(Extracted page text data)
======

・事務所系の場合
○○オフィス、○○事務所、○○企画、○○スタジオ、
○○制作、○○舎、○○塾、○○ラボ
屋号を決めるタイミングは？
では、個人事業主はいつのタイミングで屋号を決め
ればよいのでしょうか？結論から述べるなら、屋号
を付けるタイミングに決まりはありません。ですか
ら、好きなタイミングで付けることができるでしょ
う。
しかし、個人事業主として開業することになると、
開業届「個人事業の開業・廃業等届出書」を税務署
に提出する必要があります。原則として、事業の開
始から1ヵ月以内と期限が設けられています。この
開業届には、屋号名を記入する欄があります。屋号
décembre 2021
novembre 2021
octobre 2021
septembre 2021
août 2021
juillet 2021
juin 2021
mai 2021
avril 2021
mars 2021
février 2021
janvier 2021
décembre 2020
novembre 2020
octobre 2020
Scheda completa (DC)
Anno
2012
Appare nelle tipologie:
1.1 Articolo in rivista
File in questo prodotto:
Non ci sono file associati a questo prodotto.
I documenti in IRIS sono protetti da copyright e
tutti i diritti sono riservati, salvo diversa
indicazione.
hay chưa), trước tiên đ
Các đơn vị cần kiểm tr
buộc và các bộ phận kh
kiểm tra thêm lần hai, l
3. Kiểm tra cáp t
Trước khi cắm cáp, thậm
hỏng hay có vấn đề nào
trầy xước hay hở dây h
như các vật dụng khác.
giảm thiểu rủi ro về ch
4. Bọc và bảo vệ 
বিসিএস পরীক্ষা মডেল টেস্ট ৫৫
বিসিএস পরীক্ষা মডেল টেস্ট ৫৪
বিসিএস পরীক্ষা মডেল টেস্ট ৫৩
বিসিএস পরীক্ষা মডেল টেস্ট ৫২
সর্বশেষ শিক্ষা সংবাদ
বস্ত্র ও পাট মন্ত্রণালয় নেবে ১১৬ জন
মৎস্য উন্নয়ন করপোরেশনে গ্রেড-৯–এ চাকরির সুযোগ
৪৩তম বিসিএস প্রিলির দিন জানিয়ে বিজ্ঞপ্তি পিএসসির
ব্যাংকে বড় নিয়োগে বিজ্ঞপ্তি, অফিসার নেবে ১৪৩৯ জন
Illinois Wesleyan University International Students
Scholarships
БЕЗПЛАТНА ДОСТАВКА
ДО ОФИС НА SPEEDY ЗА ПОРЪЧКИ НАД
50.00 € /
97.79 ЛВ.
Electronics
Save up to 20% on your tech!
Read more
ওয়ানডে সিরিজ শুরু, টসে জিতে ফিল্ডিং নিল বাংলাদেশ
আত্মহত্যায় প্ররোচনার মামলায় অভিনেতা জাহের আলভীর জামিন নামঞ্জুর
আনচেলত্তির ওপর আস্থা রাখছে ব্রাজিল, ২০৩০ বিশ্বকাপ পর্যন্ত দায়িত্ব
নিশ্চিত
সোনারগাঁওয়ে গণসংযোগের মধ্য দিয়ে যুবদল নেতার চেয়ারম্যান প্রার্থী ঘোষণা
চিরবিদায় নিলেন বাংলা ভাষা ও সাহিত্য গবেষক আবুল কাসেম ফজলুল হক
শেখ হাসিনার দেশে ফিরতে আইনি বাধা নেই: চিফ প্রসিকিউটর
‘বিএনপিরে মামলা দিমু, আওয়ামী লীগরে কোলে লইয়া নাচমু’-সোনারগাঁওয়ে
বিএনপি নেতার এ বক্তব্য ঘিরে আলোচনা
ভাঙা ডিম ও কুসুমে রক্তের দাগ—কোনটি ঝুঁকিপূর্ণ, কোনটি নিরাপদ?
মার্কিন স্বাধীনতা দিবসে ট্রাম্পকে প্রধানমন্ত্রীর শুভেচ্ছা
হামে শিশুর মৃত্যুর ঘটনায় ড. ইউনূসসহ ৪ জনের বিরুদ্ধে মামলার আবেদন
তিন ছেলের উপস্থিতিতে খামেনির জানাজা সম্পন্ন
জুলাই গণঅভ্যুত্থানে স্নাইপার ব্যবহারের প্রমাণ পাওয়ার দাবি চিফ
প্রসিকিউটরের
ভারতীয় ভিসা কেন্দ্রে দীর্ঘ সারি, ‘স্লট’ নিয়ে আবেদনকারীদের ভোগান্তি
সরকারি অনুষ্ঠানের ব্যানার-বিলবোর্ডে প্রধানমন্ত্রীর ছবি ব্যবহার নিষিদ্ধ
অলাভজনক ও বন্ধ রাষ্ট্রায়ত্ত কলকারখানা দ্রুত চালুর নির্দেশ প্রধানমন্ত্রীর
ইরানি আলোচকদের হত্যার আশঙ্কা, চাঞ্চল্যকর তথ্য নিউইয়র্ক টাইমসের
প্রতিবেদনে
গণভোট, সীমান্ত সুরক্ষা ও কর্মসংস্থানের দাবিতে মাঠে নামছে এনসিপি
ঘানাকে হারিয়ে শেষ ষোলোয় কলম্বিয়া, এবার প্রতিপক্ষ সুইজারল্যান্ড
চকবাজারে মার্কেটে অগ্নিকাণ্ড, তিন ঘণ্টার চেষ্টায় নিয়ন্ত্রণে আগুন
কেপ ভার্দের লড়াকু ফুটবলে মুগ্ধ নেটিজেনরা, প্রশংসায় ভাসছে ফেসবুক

======

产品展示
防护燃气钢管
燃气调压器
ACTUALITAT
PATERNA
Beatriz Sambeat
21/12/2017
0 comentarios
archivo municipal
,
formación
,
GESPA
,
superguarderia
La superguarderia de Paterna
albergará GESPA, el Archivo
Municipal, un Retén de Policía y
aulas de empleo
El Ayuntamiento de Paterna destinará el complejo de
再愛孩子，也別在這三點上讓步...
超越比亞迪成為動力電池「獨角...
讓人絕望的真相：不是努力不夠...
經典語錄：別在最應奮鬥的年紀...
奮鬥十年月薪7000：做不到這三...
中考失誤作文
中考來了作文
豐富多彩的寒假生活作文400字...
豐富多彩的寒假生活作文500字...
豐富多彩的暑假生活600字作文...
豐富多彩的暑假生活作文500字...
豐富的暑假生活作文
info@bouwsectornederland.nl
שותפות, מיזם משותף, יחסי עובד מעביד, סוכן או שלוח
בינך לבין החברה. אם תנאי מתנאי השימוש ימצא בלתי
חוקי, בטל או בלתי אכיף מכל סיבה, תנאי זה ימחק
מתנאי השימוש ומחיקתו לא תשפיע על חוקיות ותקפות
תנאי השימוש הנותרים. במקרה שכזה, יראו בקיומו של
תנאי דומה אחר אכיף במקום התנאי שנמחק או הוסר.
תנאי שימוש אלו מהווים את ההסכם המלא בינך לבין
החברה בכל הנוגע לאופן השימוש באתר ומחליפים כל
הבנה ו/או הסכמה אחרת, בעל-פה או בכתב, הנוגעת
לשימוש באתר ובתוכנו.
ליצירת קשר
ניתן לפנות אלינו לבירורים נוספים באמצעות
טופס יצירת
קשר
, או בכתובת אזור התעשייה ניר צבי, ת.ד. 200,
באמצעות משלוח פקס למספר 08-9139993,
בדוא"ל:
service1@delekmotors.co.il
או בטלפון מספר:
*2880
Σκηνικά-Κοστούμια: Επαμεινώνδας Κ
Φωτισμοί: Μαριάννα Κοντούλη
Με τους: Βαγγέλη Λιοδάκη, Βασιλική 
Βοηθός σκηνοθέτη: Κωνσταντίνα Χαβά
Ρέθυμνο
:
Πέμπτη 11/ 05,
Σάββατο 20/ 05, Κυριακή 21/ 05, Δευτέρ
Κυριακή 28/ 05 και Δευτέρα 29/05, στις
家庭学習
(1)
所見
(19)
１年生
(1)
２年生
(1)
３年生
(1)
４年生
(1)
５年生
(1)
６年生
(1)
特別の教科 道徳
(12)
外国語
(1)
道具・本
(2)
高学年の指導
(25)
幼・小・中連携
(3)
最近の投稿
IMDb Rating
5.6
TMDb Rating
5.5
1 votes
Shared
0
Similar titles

======

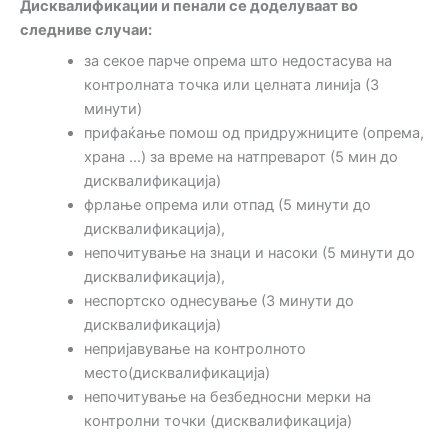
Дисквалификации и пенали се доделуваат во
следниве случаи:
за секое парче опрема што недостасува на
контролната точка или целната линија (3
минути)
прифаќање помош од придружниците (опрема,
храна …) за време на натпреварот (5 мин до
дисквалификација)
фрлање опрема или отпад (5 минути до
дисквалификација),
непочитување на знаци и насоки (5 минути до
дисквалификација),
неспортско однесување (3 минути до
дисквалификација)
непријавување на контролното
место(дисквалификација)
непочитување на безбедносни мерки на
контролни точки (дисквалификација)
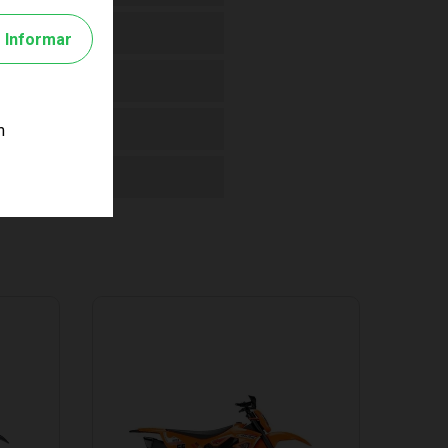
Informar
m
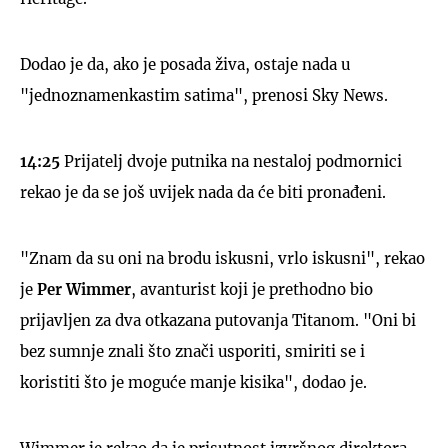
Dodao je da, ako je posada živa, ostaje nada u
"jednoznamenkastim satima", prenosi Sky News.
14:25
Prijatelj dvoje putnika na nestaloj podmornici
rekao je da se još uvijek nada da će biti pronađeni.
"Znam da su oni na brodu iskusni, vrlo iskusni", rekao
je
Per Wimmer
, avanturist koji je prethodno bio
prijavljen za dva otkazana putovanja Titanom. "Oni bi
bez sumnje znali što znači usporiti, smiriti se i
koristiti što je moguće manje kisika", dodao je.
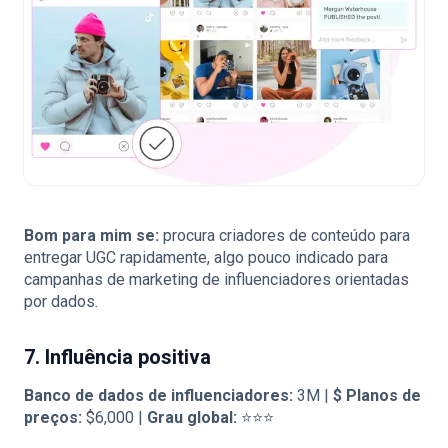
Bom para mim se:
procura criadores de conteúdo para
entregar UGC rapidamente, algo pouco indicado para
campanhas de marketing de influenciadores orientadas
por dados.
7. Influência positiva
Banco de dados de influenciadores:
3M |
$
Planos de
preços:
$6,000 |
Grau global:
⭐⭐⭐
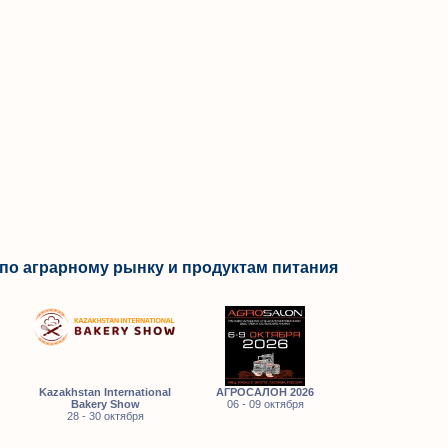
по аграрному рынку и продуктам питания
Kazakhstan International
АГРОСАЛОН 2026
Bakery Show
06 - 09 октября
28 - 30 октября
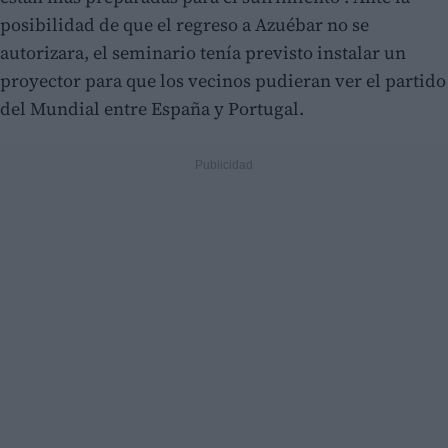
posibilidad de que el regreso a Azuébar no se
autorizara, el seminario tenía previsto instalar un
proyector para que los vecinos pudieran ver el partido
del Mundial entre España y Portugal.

======

TASK DETAILS:
In the records, change "Sky News" to "BBC News" in the lines between the one holding "Dodao je da, ako" and the one holding "del Mundial entre España y Portugal.", inclusive, and give back only those lines with nothing else altered and the pictures left out.

RESULT OF THIS EXERCISE:
Dodao je da, ako je posada živa, ostaje nada u
"jednoznamenkastim satima", prenosi BBC News.
14:25
Prijatelj dvoje putnika na nestaloj podmornici
rekao je da se još uvijek nada da će biti pronađeni.
"Znam da su oni na brodu iskusni, vrlo iskusni", rekao
je
Per Wimmer
, avanturist koji je prethodno bio
prijavljen za dva otkazana putovanja Titanom. "Oni bi
bez sumnje znali što znači usporiti, smiriti se i
koristiti što je moguće manje kisika", dodao je.
Bom para mim se:
procura criadores de conteúdo para
entregar UGC rapidamente, algo pouco indicado para
campanhas de marketing de influenciadores orientadas
por dados.
7. Influência positiva
Banco de dados de influenciadores:
3M |
$
Planos de
preços:
$6,000 |
Grau global:
⭐⭐⭐
по аграрному рынку и продуктам питания
Kazakhstan International
АГРОСАЛОН 2026
Bakery Show
06 - 09 октября
28 - 30 октября
posibilidad de que el regreso a Azuébar no se
autorizara, el seminario tenía previsto instalar un
proyector para que los vecinos pudieran ver el partido
del Mundial entre España y Portugal.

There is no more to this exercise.